Some Phalaenopsis orchids have a sneaky trick. Everything about their flowers broadcasts to prospective pollinators that there is a tasty treat waiting for them in the flowers. They have nectar guides in the UV light spectrum that point to the nectar present in the center of the flower. They have similar shape, color and scent to other nectar producing flowers, but once bees push past the pollen producing parts of the flower they find out there is no nectar for them to feed on. Undeterred many bees will still investigate other nearby flowers and in the process the orchids become cross-pollinated. Some orchids so closely mimic the flowers of other endemic plant species that bees cannot tell them apart. Some orchids have evolved to target very specific groups of insects, or even a single species, for pollination and rely on them for survival. 

Phalaenopsis at the Garden

The Garden has a long history with orchids. The first orchid specimens were given to Henry Shaw in the early 1870s by Mrs. Henry T. Blow. Her collection was the result of plants collected in Brazil by her husband while he served as Minister to Brazil under President Grant. The collection grew steadily until 1918, when the largest public display of orchids ever held in St. Louis was made at the Christmas Show.

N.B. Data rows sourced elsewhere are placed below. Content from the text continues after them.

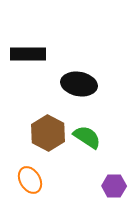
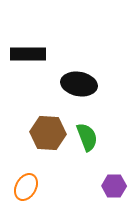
brown hexagon: rotated 24 degrees counterclockwise
green semicircle: rotated 36 degrees clockwise
orange ellipse: moved 4 px left, 7 px down; rotated 60 degrees clockwise
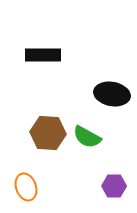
black rectangle: moved 15 px right, 1 px down
black ellipse: moved 33 px right, 10 px down
green semicircle: rotated 140 degrees clockwise
orange ellipse: rotated 48 degrees counterclockwise
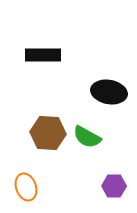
black ellipse: moved 3 px left, 2 px up
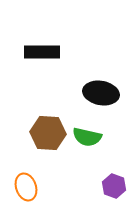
black rectangle: moved 1 px left, 3 px up
black ellipse: moved 8 px left, 1 px down
green semicircle: rotated 16 degrees counterclockwise
purple hexagon: rotated 20 degrees clockwise
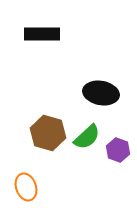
black rectangle: moved 18 px up
brown hexagon: rotated 12 degrees clockwise
green semicircle: rotated 56 degrees counterclockwise
purple hexagon: moved 4 px right, 36 px up
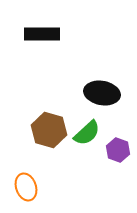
black ellipse: moved 1 px right
brown hexagon: moved 1 px right, 3 px up
green semicircle: moved 4 px up
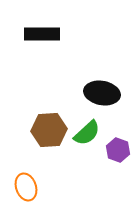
brown hexagon: rotated 20 degrees counterclockwise
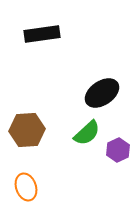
black rectangle: rotated 8 degrees counterclockwise
black ellipse: rotated 44 degrees counterclockwise
brown hexagon: moved 22 px left
purple hexagon: rotated 15 degrees clockwise
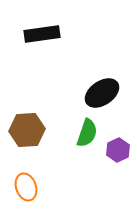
green semicircle: rotated 28 degrees counterclockwise
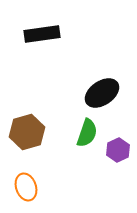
brown hexagon: moved 2 px down; rotated 12 degrees counterclockwise
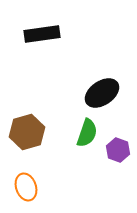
purple hexagon: rotated 15 degrees counterclockwise
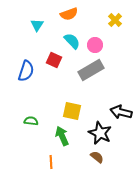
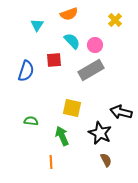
red square: rotated 28 degrees counterclockwise
yellow square: moved 3 px up
brown semicircle: moved 9 px right, 3 px down; rotated 24 degrees clockwise
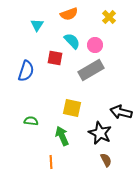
yellow cross: moved 6 px left, 3 px up
red square: moved 1 px right, 2 px up; rotated 14 degrees clockwise
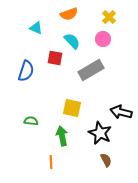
cyan triangle: moved 1 px left, 3 px down; rotated 40 degrees counterclockwise
pink circle: moved 8 px right, 6 px up
green arrow: rotated 12 degrees clockwise
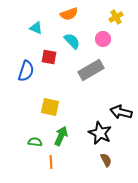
yellow cross: moved 7 px right; rotated 16 degrees clockwise
red square: moved 6 px left, 1 px up
yellow square: moved 22 px left, 1 px up
green semicircle: moved 4 px right, 21 px down
green arrow: moved 1 px left; rotated 36 degrees clockwise
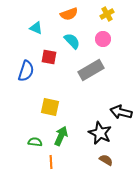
yellow cross: moved 9 px left, 3 px up
brown semicircle: rotated 32 degrees counterclockwise
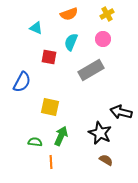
cyan semicircle: moved 1 px left, 1 px down; rotated 114 degrees counterclockwise
blue semicircle: moved 4 px left, 11 px down; rotated 10 degrees clockwise
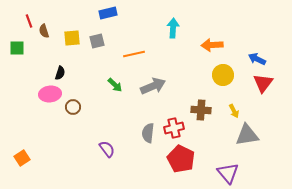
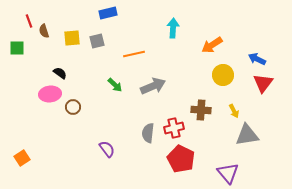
orange arrow: rotated 30 degrees counterclockwise
black semicircle: rotated 72 degrees counterclockwise
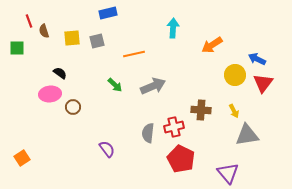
yellow circle: moved 12 px right
red cross: moved 1 px up
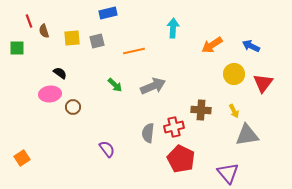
orange line: moved 3 px up
blue arrow: moved 6 px left, 13 px up
yellow circle: moved 1 px left, 1 px up
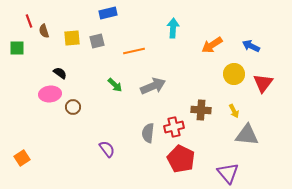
gray triangle: rotated 15 degrees clockwise
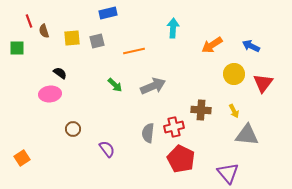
brown circle: moved 22 px down
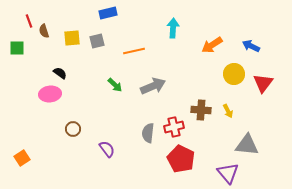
yellow arrow: moved 6 px left
gray triangle: moved 10 px down
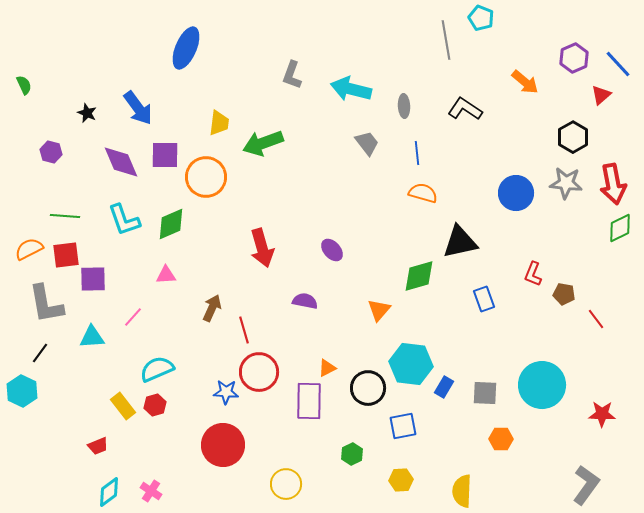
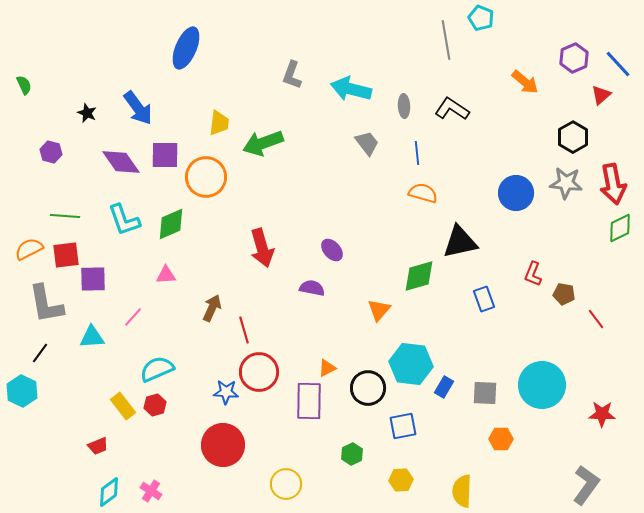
black L-shape at (465, 109): moved 13 px left
purple diamond at (121, 162): rotated 12 degrees counterclockwise
purple semicircle at (305, 301): moved 7 px right, 13 px up
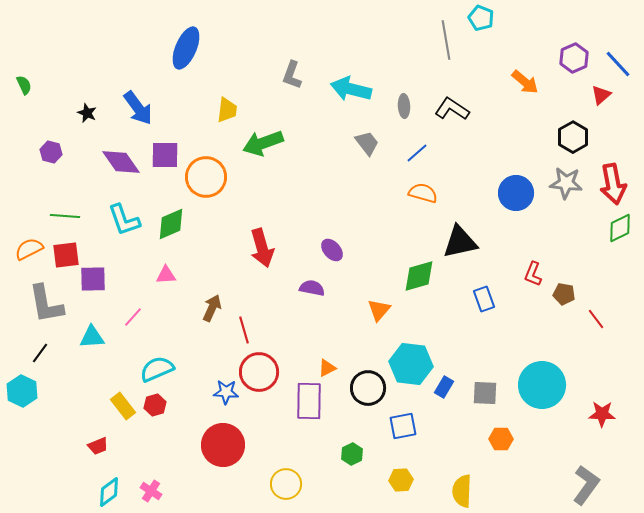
yellow trapezoid at (219, 123): moved 8 px right, 13 px up
blue line at (417, 153): rotated 55 degrees clockwise
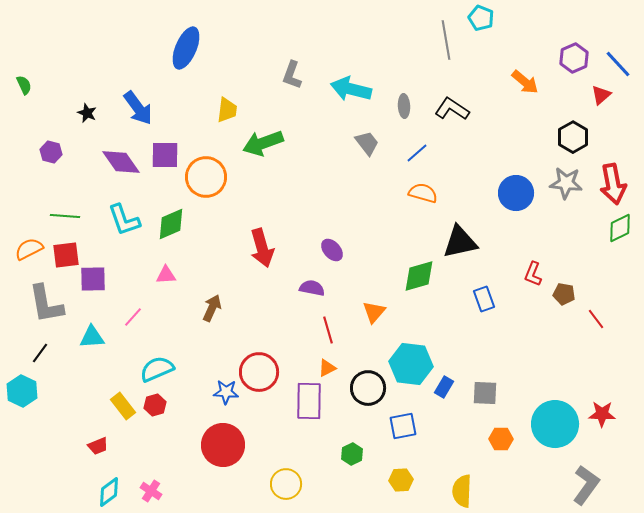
orange triangle at (379, 310): moved 5 px left, 2 px down
red line at (244, 330): moved 84 px right
cyan circle at (542, 385): moved 13 px right, 39 px down
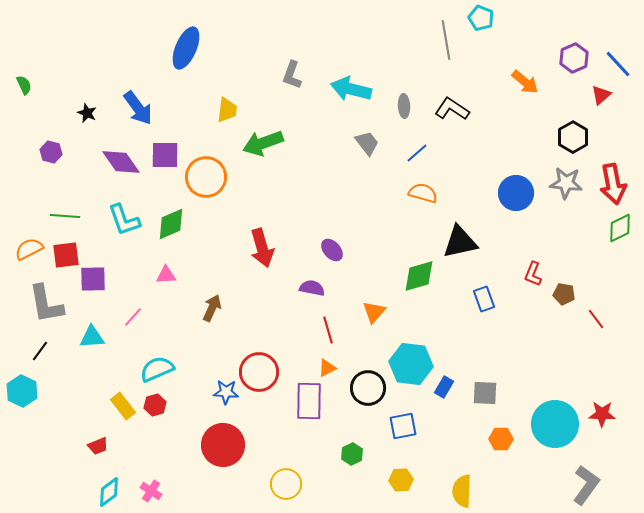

Phalaenopsis aphrodite subsp. formosana in Climatron; Photo by Trenton Davis

Today, the Missouri Botanical Garden’s orchid collection represents one of the largest and finest in the United States. The garden has approximately 6,500 orchid plants, representing 686 unique taxa. There are a total of 2,179 plants that are species. The remainder of the collection consists of 1,438 cultivated hybrids. Visitors can see these orchids in the Climatron and in the Garden’s annual Orchid Show, held in the in the Emerson Conservatory in the Jack C. Taylor Visitor Center.

The Garden has are more than 400 Phalaenopsis in its collection, including 11 in the Climatron. The oldest Palaenopsis pulcherrima is 50 years old and was received in 1973. Roughly 15 phalaenopsis are displayed in the Orchid Show at any given time. Orchids are rotated into the show as they come into bloom.

Caring for a Phalaenopsis at Home

Cattleya Eleanor Hitchcock (Lower Left) Dendrobium nobile (Lower Right) Cattleay Culminant ‘La Tuilerie’ HCC/AOS (Back Upper Right) Phalaenopsis OX Queen (Back Upper Left); Photo by Tom Incorocci

Phalaenopsis are one of the easiest and inexpensive orchids to grow in the home. It serves as an excellent houseplant as long as basic growing conditions can be met. Phalaenopsis grow in pots with a coarse fir bark potting mix that facilitates circulation of air, water, and superior drainage. Phalaenopsis prefer warm, humid, damp conditions, in temperatures ranging from at 72-85°F in daytime and above 60°F at night. Plants will tolerate some brief temperature extremes, but temperatures in excess of 95°F or below 55°F should be avoided. Best sites are on east window sills, but plants also grow well on well shaded sills with no direct sun. As the flower spike grows vertically, you will need to stake it for support. It is very tender and will break easily. As the buds and flowers develop, the stake will also carry their weight.